Begin DATA ENTRIES

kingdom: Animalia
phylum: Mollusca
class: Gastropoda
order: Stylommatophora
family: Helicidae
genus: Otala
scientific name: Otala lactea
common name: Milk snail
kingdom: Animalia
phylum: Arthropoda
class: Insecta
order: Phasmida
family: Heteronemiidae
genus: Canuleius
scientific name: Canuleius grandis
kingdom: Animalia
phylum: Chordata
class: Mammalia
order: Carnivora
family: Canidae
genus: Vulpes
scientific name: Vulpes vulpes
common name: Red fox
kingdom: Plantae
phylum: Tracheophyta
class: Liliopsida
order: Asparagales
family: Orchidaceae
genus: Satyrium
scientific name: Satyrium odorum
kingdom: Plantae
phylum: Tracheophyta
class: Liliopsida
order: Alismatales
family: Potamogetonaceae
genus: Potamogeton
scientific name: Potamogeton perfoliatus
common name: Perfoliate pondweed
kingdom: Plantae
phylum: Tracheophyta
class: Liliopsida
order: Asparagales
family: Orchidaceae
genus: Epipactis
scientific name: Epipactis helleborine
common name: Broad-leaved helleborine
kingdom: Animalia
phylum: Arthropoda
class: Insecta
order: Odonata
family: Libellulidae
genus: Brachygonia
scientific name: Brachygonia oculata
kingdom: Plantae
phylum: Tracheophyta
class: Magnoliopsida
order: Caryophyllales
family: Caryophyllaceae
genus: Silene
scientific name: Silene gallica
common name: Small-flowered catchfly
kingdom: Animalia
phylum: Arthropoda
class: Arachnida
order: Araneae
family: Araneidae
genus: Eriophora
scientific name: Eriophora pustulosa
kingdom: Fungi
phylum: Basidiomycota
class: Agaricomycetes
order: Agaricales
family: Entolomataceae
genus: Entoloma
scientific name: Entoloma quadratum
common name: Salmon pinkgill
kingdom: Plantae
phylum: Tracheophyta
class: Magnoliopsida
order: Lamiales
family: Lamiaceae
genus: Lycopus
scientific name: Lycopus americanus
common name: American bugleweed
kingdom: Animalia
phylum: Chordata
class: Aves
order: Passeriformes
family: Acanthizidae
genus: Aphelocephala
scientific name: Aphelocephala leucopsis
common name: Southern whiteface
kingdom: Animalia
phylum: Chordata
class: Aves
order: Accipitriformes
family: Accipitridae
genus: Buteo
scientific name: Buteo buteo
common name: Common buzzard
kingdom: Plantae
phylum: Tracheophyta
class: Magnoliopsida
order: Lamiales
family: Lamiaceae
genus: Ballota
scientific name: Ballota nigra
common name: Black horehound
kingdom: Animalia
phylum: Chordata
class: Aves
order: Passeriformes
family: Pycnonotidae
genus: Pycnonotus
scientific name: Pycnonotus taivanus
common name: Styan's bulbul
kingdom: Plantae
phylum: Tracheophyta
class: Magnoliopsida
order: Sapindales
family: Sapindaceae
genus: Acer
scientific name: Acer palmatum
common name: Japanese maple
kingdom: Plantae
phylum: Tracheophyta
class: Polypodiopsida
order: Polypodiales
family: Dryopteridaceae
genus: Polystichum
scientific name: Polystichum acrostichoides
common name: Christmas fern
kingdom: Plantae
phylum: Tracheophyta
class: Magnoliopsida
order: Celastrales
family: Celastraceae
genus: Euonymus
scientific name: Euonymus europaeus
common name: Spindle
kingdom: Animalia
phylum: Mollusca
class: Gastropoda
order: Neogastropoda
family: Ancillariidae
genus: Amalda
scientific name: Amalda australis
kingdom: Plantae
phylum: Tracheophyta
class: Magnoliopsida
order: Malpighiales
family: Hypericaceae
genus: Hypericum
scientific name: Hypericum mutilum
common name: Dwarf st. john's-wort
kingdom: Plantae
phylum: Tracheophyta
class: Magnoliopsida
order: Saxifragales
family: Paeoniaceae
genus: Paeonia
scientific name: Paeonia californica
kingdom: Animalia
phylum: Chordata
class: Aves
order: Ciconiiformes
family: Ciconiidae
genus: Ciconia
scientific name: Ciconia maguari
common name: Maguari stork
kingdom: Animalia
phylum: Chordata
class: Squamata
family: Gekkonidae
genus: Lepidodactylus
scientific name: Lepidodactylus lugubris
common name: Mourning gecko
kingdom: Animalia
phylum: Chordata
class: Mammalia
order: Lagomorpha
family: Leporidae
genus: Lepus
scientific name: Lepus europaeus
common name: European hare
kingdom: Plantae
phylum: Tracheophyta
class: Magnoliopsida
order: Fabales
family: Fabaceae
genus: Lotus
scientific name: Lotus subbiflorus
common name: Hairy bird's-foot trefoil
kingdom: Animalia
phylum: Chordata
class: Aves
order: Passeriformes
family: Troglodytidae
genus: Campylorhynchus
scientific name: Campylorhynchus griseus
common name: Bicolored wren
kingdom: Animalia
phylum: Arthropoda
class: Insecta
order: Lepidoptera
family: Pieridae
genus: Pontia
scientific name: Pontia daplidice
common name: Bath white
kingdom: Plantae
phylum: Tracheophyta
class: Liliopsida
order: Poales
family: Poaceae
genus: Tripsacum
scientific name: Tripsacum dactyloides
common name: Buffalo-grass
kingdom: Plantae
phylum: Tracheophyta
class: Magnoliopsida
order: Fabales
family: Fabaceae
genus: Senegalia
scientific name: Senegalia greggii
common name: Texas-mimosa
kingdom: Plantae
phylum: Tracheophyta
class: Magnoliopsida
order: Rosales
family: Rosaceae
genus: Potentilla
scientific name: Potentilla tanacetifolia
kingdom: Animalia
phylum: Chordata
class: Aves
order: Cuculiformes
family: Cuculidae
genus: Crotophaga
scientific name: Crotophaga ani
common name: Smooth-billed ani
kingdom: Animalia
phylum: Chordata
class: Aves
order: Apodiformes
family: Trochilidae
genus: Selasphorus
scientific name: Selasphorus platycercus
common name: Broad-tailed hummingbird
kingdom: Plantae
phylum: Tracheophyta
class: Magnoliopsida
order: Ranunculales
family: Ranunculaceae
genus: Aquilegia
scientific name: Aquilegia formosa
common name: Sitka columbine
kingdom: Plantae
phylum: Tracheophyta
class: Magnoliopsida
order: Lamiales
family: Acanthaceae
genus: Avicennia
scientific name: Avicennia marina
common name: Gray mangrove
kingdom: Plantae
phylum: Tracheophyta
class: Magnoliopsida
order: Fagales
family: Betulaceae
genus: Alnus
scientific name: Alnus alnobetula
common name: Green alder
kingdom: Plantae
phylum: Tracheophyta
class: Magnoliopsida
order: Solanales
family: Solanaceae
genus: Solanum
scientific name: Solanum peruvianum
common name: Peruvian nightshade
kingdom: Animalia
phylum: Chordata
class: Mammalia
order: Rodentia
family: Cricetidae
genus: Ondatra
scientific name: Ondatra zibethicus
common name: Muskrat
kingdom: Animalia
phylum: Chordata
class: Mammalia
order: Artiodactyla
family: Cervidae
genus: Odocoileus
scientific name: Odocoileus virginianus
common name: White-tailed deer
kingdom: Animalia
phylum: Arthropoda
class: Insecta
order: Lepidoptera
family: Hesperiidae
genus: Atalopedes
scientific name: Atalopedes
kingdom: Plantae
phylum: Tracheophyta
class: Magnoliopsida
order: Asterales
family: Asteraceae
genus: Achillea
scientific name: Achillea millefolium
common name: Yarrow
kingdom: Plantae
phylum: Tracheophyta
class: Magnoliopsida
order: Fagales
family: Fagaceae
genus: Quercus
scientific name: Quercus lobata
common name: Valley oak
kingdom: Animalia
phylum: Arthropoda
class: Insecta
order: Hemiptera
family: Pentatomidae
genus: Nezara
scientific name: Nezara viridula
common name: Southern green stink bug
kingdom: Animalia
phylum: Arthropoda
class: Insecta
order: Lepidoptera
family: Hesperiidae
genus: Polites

End DATA ENTRIES

» **WHAT THE EXERCISE ASKS**:
Present the lines above as a Markdown table with two columns, "No." for the row number and "Line" for the line itself, skipping any blank lines.

» **TASK RESULT**:
| No. | Line |
|---|---|
| 1 | kingdom: Animalia |
| 2 | phylum: Mollusca |
| 3 | class: Gastropoda |
| 4 | order: Stylommatophora |
| 5 | family: Helicidae |
| 6 | genus: Otala |
| 7 | scientific name: Otala lactea |
| 8 | common name: Milk snail |
| 9 | kingdom: Animalia |
| 10 | phylum: Arthropoda |
| 11 | class: Insecta |
| 12 | order: Phasmida |
| 13 | family: Heteronemiidae |
| 14 | genus: Canuleius |
| 15 | scientific name: Canuleius grandis |
| 16 | kingdom: Animalia |
| 17 | phylum: Chordata |
| 18 | class: Mammalia |
| 19 | order: Carnivora |
| 20 | family: Canidae |
| 21 | genus: Vulpes |
| 22 | scientific name: Vulpes vulpes |
| 23 | common name: Red fox |
| 24 | kingdom: Plantae |
| 25 | phylum: Tracheophyta |
| 26 | class: Liliopsida |
| 27 | order: Asparagales |
| 28 | family: Orchidaceae |
| 29 | genus: Satyrium |
| 30 | scientific name: Satyrium odorum |
| 31 | kingdom: Plantae |
| 32 | phylum: Tracheophyta |
| 33 | class: Liliopsida |
| 34 | order: Alismatales |
| 35 | family: Potamogetonaceae |
| 36 | genus: Potamogeton |
| 37 | scientific name: Potamogeton perfoliatus |
| 38 | common name: Perfoliate pondweed |
| 39 | kingdom: Plantae |
| 40 | phylum: Tracheophyta |
| 41 | class: Liliopsida |
| 42 | order: Asparagales |
| 43 | family: Orchidaceae |
| 44 | genus: Epipactis |
| 45 | scientific name: Epipactis helleborine |
| 46 | common name: Broad-leaved helleborine |
| 47 | kingdom: Animalia |
| 48 | phylum: Arthropoda |
| 49 | class: Insecta |
| 50 | order: Odonata |
| 51 | family: Libellulidae |
| 52 | genus: Brachygonia |
| 53 | scientific name: Brachygonia oculata |
| 54 | kingdom: Plantae |
| 55 | phylum: Tracheophyta |
| 56 | class: Magnoliopsida |
| 57 | order: Caryophyllales |
| 58 | family: Caryophyllaceae |
| 59 | genus: Silene |
| 60 | scientific name: Silene gallica |
| 61 | common name: Small-flowered catchfly |
| 62 | kingdom: Animalia |
| 63 | phylum: Arthropoda |
| 64 | class: Arachnida |
| 65 | order: Araneae |
| 66 | family: Araneidae |
| 67 | genus: Eriophora |
| 68 | scientific name: Eriophora pustulosa |
| 69 | kingdom: Fungi |
| 70 | phylum: Basidiomycota |
| 71 | class: Agaricomycetes |
| 72 | order: Agaricales |
| 73 | family: Entolomataceae |
| 74 | genus: Entoloma |
| 75 | scientific name: Entoloma quadratum |
| 76 | common name: Salmon pinkgill |
| 77 | kingdom: Plantae |
| 78 | phylum: Tracheophyta |
| 79 | class: Magnoliopsida |
| 80 | order: Lamiales |
| 81 | family: Lamiaceae |
| 82 | genus: Lycopus |
| 83 | scientific name: Lycopus americanus |
| 84 | common name: American bugleweed |
| 85 | kingdom: Animalia |
| 86 | phylum: Chordata |
| 87 | class: Aves |
| 88 | order: Passeriformes |
| 89 | family: Acanthizidae |
| 90 | genus: Aphelocephala |
| 91 | scientific name: Aphelocephala leucopsis |
| 92 | common name: Southern whiteface |
| 93 | kingdom: Animalia |
| 94 | phylum: Chordata |
| 95 | class: Aves |
| 96 | order: Accipitriformes |
| 97 | family: Accipitridae |
| 98 | genus: Buteo |
| 99 | scientific name: Buteo buteo |
| 100 | common name: Common buzzard |
| 101 | kingdom: Plantae |
| 102 | phylum: Tracheophyta |
| 103 | class: Magnoliopsida |
| 104 | order: Lamiales |
| 105 | family: Lamiaceae |
| 106 | genus: Ballota |
| 107 | scientific name: Ballota nigra |
| 108 | common name: Black horehound |
| 109 | kingdom: Animalia |
| 110 | phylum: Chordata |
| 111 | class: Aves |
| 112 | order: Passeriformes |
| 113 | family: Pycnonotidae |
| 114 | genus: Pycnonotus |
| 115 | scientific name: Pycnonotus taivanus |
| 116 | common name: Styan's bulbul |
| 117 | kingdom: Plantae |
| 118 | phylum: Tracheophyta |
| 119 | class: Magnoliopsida |
| 120 | order: Sapindales |
| 121 | family: Sapindaceae |
| 122 | genus: Acer |
| 123 | scientific name: Acer palmatum |
| 124 | common name: Japanese maple |
| 125 | kingdom: Plantae |
| 126 | phylum: Tracheophyta |
| 127 | class: Polypodiopsida |
| 128 | order: Polypodiales |
| 129 | family: Dryopteridaceae |
| 130 | genus: Polystichum |
| 131 | scientific name: Polystichum acrostichoides |
| 132 | common name: Christmas fern |
| 133 | kingdom: Plantae |
| 134 | phylum: Tracheophyta |
| 135 | class: Magnoliopsida |
| 136 | order: Celastrales |
| 137 | family: Celastraceae |
| 138 | genus: Euonymus |
| 139 | scientific name: Euonymus europaeus |
| 140 | common name: Spindle |
| 141 | kingdom: Animalia |
| 142 | phylum: Mollusca |
| 143 | class: Gastropoda |
| 144 | order: Neogastropoda |
| 145 | family: Ancillariidae |
| 146 | genus: Amalda |
| 147 | scientific name: Amalda australis |
| 148 | kingdom: Plantae |
| 149 | phylum: Tracheophyta |
| 150 | class: Magnoliopsida |
| 151 | order: Malpighiales |
| 152 | family: Hypericaceae |
| 153 | genus: Hypericum |
| 154 | scientific name: Hypericum mutilum |
| 155 | common name: Dwarf st. john's-wort |
| 156 | kingdom: Plantae |
| 157 | phylum: Tracheophyta |
| 158 | class: Magnoliopsida |
| 159 | order: Saxifragales |
| 160 | family: Paeoniaceae |
| 161 | genus: Paeonia |
| 162 | scientific name: Paeonia californica |
| 163 | kingdom: Animalia |
| 164 | phylum: Chordata |
| 165 | class: Aves |
| 166 | order: Ciconiiformes |
| 167 | family: Ciconiidae |
| 168 | genus: Ciconia |
| 169 | scientific name: Ciconia maguari |
| 170 | common name: Maguari stork |
| 171 | kingdom: Animalia |
| 172 | phylum: Chordata |
| 173 | class: Squamata |
| 174 | family: Gekkonidae |
| 175 | genus: Lepidodactylus |
| 176 | scientific name: Lepidodactylus lugubris |
| 177 | common name: Mourning gecko |
| 178 | kingdom: Animalia |
| 179 | phylum: Chordata |
| 180 | class: Mammalia |
| 181 | order: Lagomorpha |
| 182 | family: Leporidae |
| 183 | genus: Lepus |
| 184 | scientific name: Lepus europaeus |
| 185 | common name: European hare |
| 186 | kingdom: Plantae |
| 187 | phylum: Tracheophyta |
| 188 | class: Magnoliopsida |
| 189 | order: Fabales |
| 190 | family: Fabaceae |
| 191 | genus: Lotus |
| 192 | scientific name: Lotus subbiflorus |
| 193 | common name: Hairy bird's-foot trefoil |
| 194 | kingdom: Animalia |
| 195 | phylum: Chordata |
| 196 | class: Aves |
| 197 | order: Passeriformes |
| 198 | family: Troglodytidae |
| 199 | genus: Campylorhynchus |
| 200 | scientific name: Campylorhynchus griseus |
| 201 | common name: Bicolored wren |
| 202 | kingdom: Animalia |
| 203 | phylum: Arthropoda |
| 204 | class: Insecta |
| 205 | order: Lepidoptera |
| 206 | family: Pieridae |
| 207 | genus: Pontia |
| 208 | scientific name: Pontia daplidice |
| 209 | common name: Bath white |
| 210 | kingdom: Plantae |
| 211 | phylum: Tracheophyta |
| 212 | class: Liliopsida |
| 213 | order: Poales |
| 214 | family: Poaceae |
| 215 | genus: Tripsacum |
| 216 | scientific name: Tripsacum dactyloides |
| 217 | common name: Buffalo-grass |
| 218 | kingdom: Plantae |
| 219 | phylum: Tracheophyta |
| 220 | class: Magnoliopsida |
| 221 | order: Fabales |
| 222 | family: Fabaceae |
| 223 | genus: Senegalia |
| 224 | scientific name: Senegalia greggii |
| 225 | common name: Texas-mimosa |
| 226 | kingdom: Plantae |
| 227 | phylum: Tracheophyta |
| 228 | class: Magnoliopsida |
| 229 | order: Rosales |
| 230 | family: Rosaceae |
| 231 | genus: Potentilla |
| 232 | scientific name: Potentilla tanacetifolia |
| 233 | kingdom: Animalia |
| 234 | phylum: Chordata |
| 235 | class: Aves |
| 236 | order: Cuculiformes |
| 237 | family: Cuculidae |
| 238 | genus: Crotophaga |
| 239 | scientific name: Crotophaga ani |
| 240 | common name: Smooth-billed ani |
| 241 | kingdom: Animalia |
| 242 | phylum: Chordata |
| 243 | class: Aves |
| 244 | order: Apodiformes |
| 245 | family: Trochilidae |
| 246 | genus: Selasphorus |
| 247 | scientific name: Selasphorus platycercus |
| 248 | common name: Broad-tailed hummingbird |
| 249 | kingdom: Plantae |
| 250 | phylum: Tracheophyta |
| 251 | class: Magnoliopsida |
| 252 | order: Ranunculales |
| 253 | family: Ranunculaceae |
| 254 | genus: Aquilegia |
| 255 | scientific name: Aquilegia formosa |
| 256 | common name: Sitka columbine |
| 257 | kingdom: Plantae |
| 258 | phylum: Tracheophyta |
| 259 | class: Magnoliopsida |
| 260 | order: Lamiales |
| 261 | family: Acanthaceae |
| 262 | genus: Avicennia |
| 263 | scientific name: Avicennia marina |
| 264 | common name: Gray mangrove |
| 265 | kingdom: Plantae |
| 266 | phylum: Tracheophyta |
| 267 | class: Magnoliopsida |
| 268 | order: Fagales |
| 269 | family: Betulaceae |
| 270 | genus: Alnus |
| 271 | scientific name: Alnus alnobetula |
| 272 | common name: Green alder |
| 273 | kingdom: Plantae |
| 274 | phylum: Tracheophyta |
| 275 | class: Magnoliopsida |
| 276 | order: Solanales |
| 277 | family: Solanaceae |
| 278 | genus: Solanum |
| 279 | scientific name: Solanum peruvianum |
| 280 | common name: Peruvian nightshade |
| 281 | kingdom: Animalia |
| 282 | phylum: Chordata |
| 283 | class: Mammalia |
| 284 | order: Rodentia |
| 285 | family: Cricetidae |
| 286 | genus: Ondatra |
| 287 | scientific name: Ondatra zibethicus |
| 288 | common name: Muskrat |
| 289 | kingdom: Animalia |
| 290 | phylum: Chordata |
| 291 | class: Mammalia |
| 292 | order: Artiodactyla |
| 293 | family: Cervidae |
| 294 | genus: Odocoileus |
| 295 | scientific name: Odocoileus virginianus |
| 296 | common name: White-tailed deer |
| 297 | kingdom: Animalia |
| 298 | phylum: Arthropoda |
| 299 | class: Insecta |
| 300 | order: Lepidoptera |
| 301 | family: Hesperiidae |
| 302 | genus: Atalopedes |
| 303 | scientific name: Atalopedes |
| 304 | kingdom: Plantae |
| 305 | phylum: Tracheophyta |
| 306 | class: Magnoliopsida |
| 307 | order: Asterales |
| 308 | family: Asteraceae |
| 309 | genus: Achillea |
| 310 | scientific name: Achillea millefolium |
| 311 | common name: Yarrow |
| 312 | kingdom: Plantae |
| 313 | phylum: Tracheophyta |
| 314 | class: Magnoliopsida |
| 315 | order: Fagales |
| 316 | family: Fagaceae |
| 317 | genus: Quercus |
| 318 | scientific name: Quercus lobata |
| 319 | common name: Valley oak |
| 320 | kingdom: Animalia |
| 321 | phylum: Arthropoda |
| 322 | class: Insecta |
| 323 | order: Hemiptera |
| 324 | family: Pentatomidae |
| 325 | genus: Nezara |
| 326 | scientific name: Nezara viridula |
| 327 | common name: Southern green stink bug |
| 328 | kingdom: Animalia |
| 329 | phylum: Arthropoda |
| 330 | class: Insecta |
| 331 | order: Lepidoptera |
| 332 | family: Hesperiidae |
| 333 | genus: Polites |